BEGIN Task material

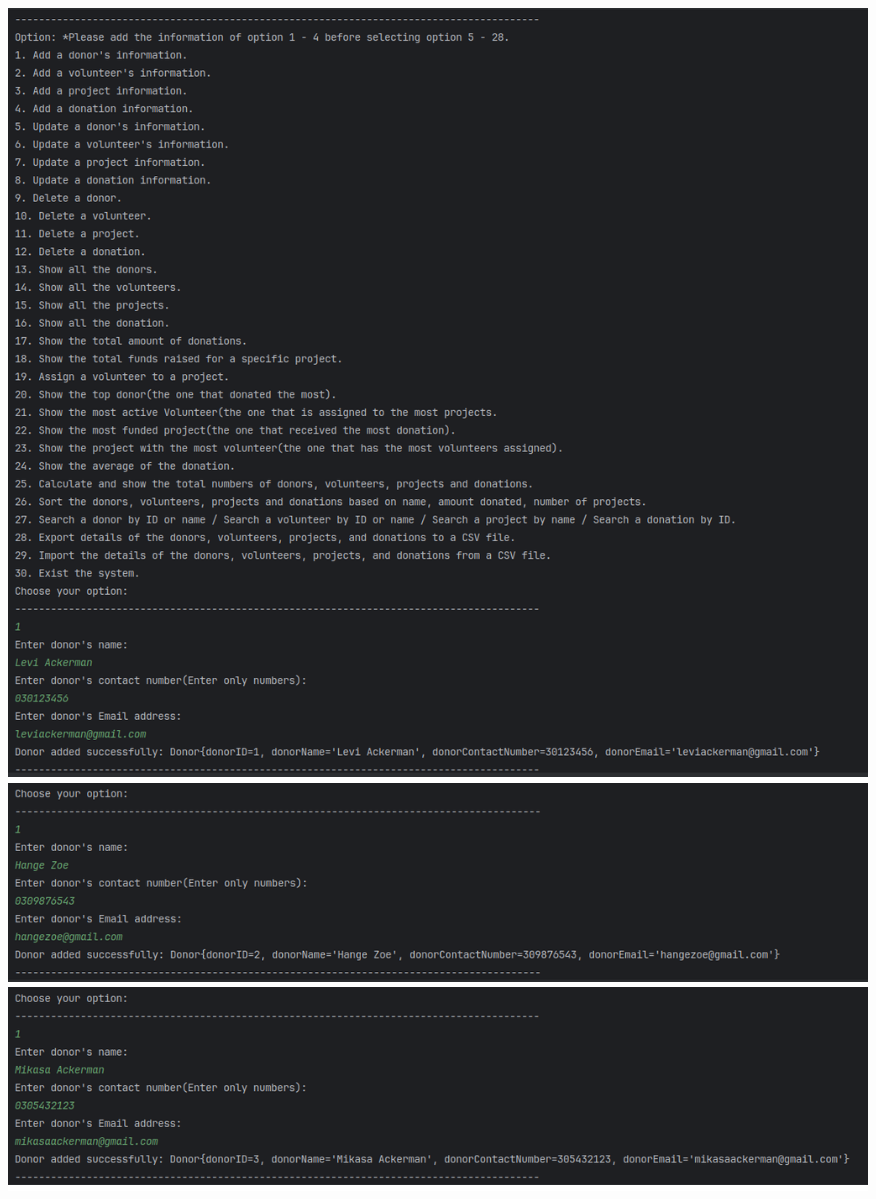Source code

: ![the result photo 1](main/photo-charity-app-project/charity-result-1.png)
![the result photo 2](main/photo-charity-app-project/charity-result-2.png)
![the result photo 3](main/photo-charity-app-project/charity-result-3.png)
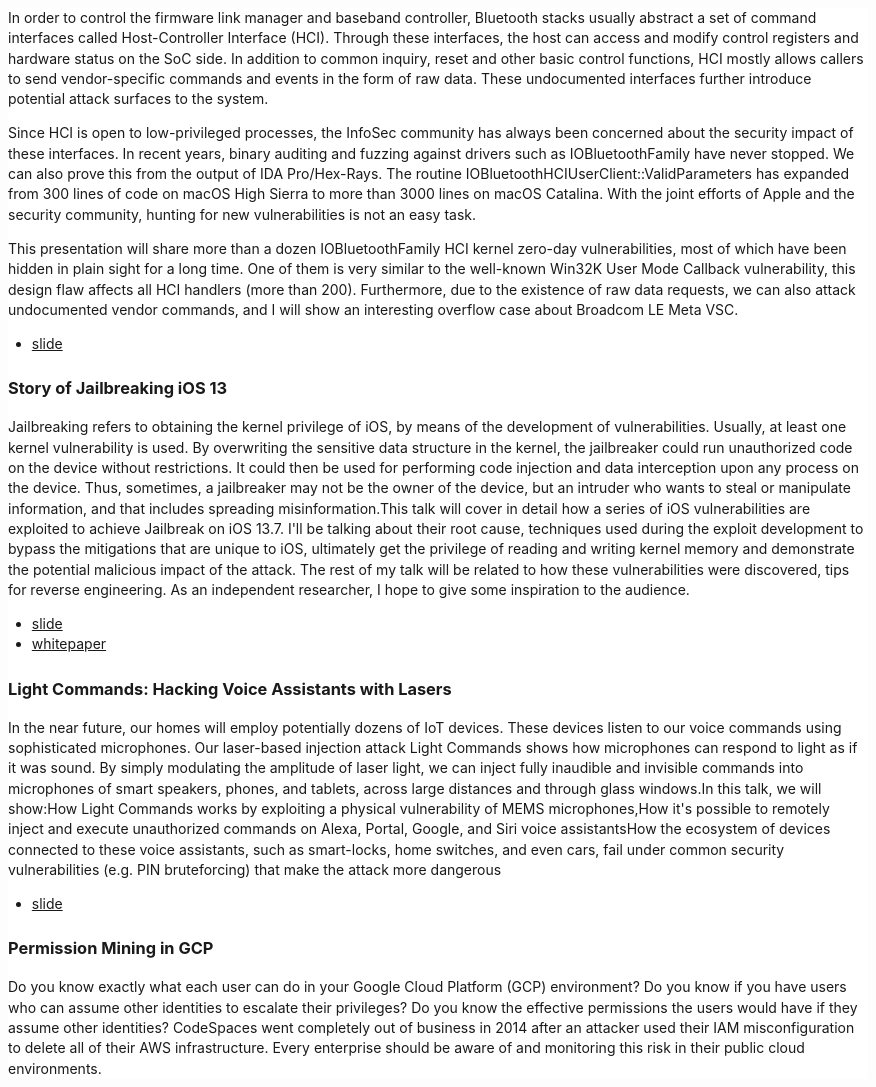 In order to control the firmware link manager and baseband controller, Bluetooth stacks usually abstract a set of command interfaces called Host-Controller Interface (HCI). Through these interfaces, the host can access and modify control registers and hardware status on the SoC side. In addition to common inquiry, reset and other basic control functions, HCI mostly allows callers to send vendor-specific commands and events in the form of raw data. These undocumented interfaces further introduce potential attack surfaces to the system.

Since HCI is open to low-privileged processes, the InfoSec community has always been concerned about the security impact of these interfaces. In recent years, binary auditing and fuzzing against drivers such as IOBluetoothFamily have never stopped. We can also prove this from the output of IDA Pro/Hex-Rays. The routine IOBluetoothHCIUserClient::ValidParameters has expanded from 300 lines of code on macOS High Sierra to more than 3000 lines on macOS Catalina. With the joint efforts of Apple and the security community, hunting for new vulnerabilities is not an easy task.

This presentation will share more than a dozen IOBluetoothFamily HCI kernel zero-day vulnerabilities, most of which have been hidden in plain sight for a long time. One of them is very similar to the well-known Win32K User Mode Callback vulnerability, this design flaw affects all HCI handlers (more than 200). Furthermore, due to the existence of raw data requests, we can also attack undocumented vendor commands, and I will show an interesting overflow case about Broadcom LE Meta VSC.
- [slide](http://i.blackhat.com/eu-20/Thursday/eu-20-Wang-Please-Make-A-Dentist-Appointment-ASAP-Attacking-IOBluetoothFamily-HCI-And-Vendor-Specific-Commands.pdf)
### Story of Jailbreaking iOS 13
Jailbreaking refers to obtaining the kernel privilege of iOS, by means of the development of vulnerabilities. Usually, at least one kernel vulnerability is used. By overwriting the sensitive data structure in the kernel, the jailbreaker could run unauthorized code on the device without restrictions. It could then be used for performing code injection and data interception upon any process on the device. Thus, sometimes, a jailbreaker may not be the owner of the device, but an intruder who wants to steal or manipulate information, and that includes spreading misinformation.This talk will cover in detail how a series of iOS vulnerabilities are exploited to achieve Jailbreak on iOS 13.7. I'll be talking about their root cause, techniques used during the exploit development to bypass the mitigations that are unique to iOS, ultimately get the privilege of reading and writing kernel memory and demonstrate the potential malicious impact of the attack. The rest of my talk will be related to how these vulnerabilities were discovered, tips for reverse engineering. As an independent researcher, I hope to give some inspiration to the audience.
- [slide](http://i.blackhat.com/eu-20/Thursday/eu-20-Hu-Story-Of-Jailbreaking-IOS-13.pdf)
- [whitepaper](http://i.blackhat.com/eu-20/Thursday/eu-20-Hu-Story-Of-Jailbreaking-IOS-13-wp.pdf)
### Light Commands: Hacking Voice Assistants with Lasers
In the near future, our homes will employ potentially dozens of IoT devices. These devices listen to our voice commands using sophisticated microphones. Our laser-based injection attack Light Commands shows how microphones can respond to light as if it was sound. By simply modulating the amplitude of laser light, we can inject fully inaudible and invisible commands into microphones of smart speakers, phones, and tablets, across large distances and through glass windows.In this talk, we will show:How Light Commands works by exploiting a physical vulnerability of MEMS microphones,How it's possible to remotely inject and execute unauthorized commands on Alexa, Portal, Google, and Siri voice assistantsHow the ecosystem of devices connected to these voice assistants, such as smart-locks, home switches, and even cars, fail under common security vulnerabilities (e.g. PIN bruteforcing) that make the attack more dangerous
- [slide](http://i.blackhat.com/eu-20/Thursday/eu-20-Rampazzi-Light-Commands-Hacking-Voice-Assistants-With-Lasers.pdf)
### Permission Mining in GCP
Do you know exactly what each user can do in your Google Cloud Platform (GCP) environment? Do you know if you have users who can assume other identities to escalate their privileges? Do you know the effective permissions the users would have if they assume other identities? CodeSpaces went completely out of business in 2014 after an attacker used their IAM misconfiguration to delete all of their AWS infrastructure. Every enterprise should be aware of and monitoring this risk in their public cloud environments.

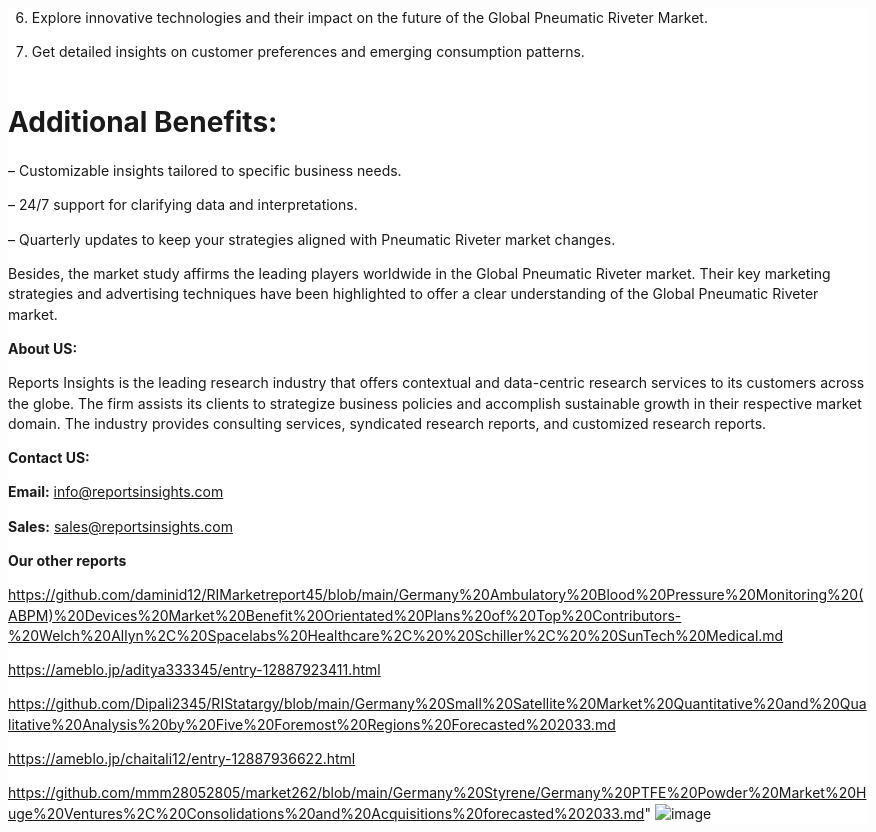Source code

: 6. Explore innovative technologies and their impact on the future of the Global Pneumatic Riveter Market.

7. Get detailed insights on customer preferences and emerging consumption patterns.

# <strong>Additional Benefits:</strong>

– Customizable insights tailored to specific business needs.

– 24/7 support for clarifying data and interpretations.

– Quarterly updates to keep your strategies aligned with Pneumatic Riveter market changes.

Besides, the market study affirms the leading players worldwide in the Global Pneumatic Riveter market. Their key marketing strategies and advertising techniques have been highlighted to offer a clear understanding of the Global Pneumatic Riveter market.

<strong><strong>About US</strong>:</strong>

Reports Insights is the leading research industry that offers contextual and data-centric research services to its customers across the globe. The firm assists its clients to strategize business policies and accomplish sustainable growth in their respective market domain. The industry provides consulting services, syndicated research reports, and customized research reports.

<strong>Contact US:</strong>

<p class=><b>Email:</b> <a href=mailto:info@reportsinsights.com>info@reportsinsights.com</a></p>
<p class=><b>Sales:</b> <a href=mailto:sales@reportsinsights.com>sales@reportsinsights.com</a></p>

<strong>Our other reports</strong>

<a href=https://github.com/daminid12/RIMarketreport45/blob/main/Germany%20Ambulatory%20Blood%20Pressure%20Monitoring%20(ABPM)%20Devices%20Market%20Benefit%20Orientated%20Plans%20of%20Top%20Contributors-%20Welch%20Allyn%2C%20Spacelabs%20Healthcare%2C%20%20Schiller%2C%20%20SunTech%20Medical.md>https://github.com/daminid12/RIMarketreport45/blob/main/Germany%20Ambulatory%20Blood%20Pressure%20Monitoring%20(ABPM)%20Devices%20Market%20Benefit%20Orientated%20Plans%20of%20Top%20Contributors-%20Welch%20Allyn%2C%20Spacelabs%20Healthcare%2C%20%20Schiller%2C%20%20SunTech%20Medical.md</a>

<a href=https://ameblo.jp/aditya333345/entry-12887923411.html>https://ameblo.jp/aditya333345/entry-12887923411.html</a>

<a href=https://github.com/Dipali2345/RIStatargy/blob/main/Germany%20Small%20Satellite%20Market%20Quantitative%20and%20Qualitative%20Analysis%20by%20Five%20Foremost%20Regions%20Forecasted%202033.md>https://github.com/Dipali2345/RIStatargy/blob/main/Germany%20Small%20Satellite%20Market%20Quantitative%20and%20Qualitative%20Analysis%20by%20Five%20Foremost%20Regions%20Forecasted%202033.md</a>

<a href=https://ameblo.jp/chaitali12/entry-12887936622.html>https://ameblo.jp/chaitali12/entry-12887936622.html</a>

<a href=https://github.com/mmm28052805/market262/blob/main/Germany%20Styrene/Germany%20PTFE%20Powder%20Market%20Huge%20Ventures%2C%20Consolidations%20and%20Acquisitions%20forecasted%202033.md>https://github.com/mmm28052805/market262/blob/main/Germany%20Styrene/Germany%20PTFE%20Powder%20Market%20Huge%20Ventures%2C%20Consolidations%20and%20Acquisitions%20forecasted%202033.md</a>"
![image](https://github.com/user-attachments/assets/0cae55ba-14d5-4898-b089-aff836a0d42c)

END Task material

### What you have to do
Look over the material above and show each line where "Story" appears.

### Answer below
### Story of Jailbreaking iOS 13
- [slide](http://i.blackhat.com/eu-20/Thursday/eu-20-Hu-Story-Of-Jailbreaking-IOS-13.pdf)
- [whitepaper](http://i.blackhat.com/eu-20/Thursday/eu-20-Hu-Story-Of-Jailbreaking-IOS-13-wp.pdf)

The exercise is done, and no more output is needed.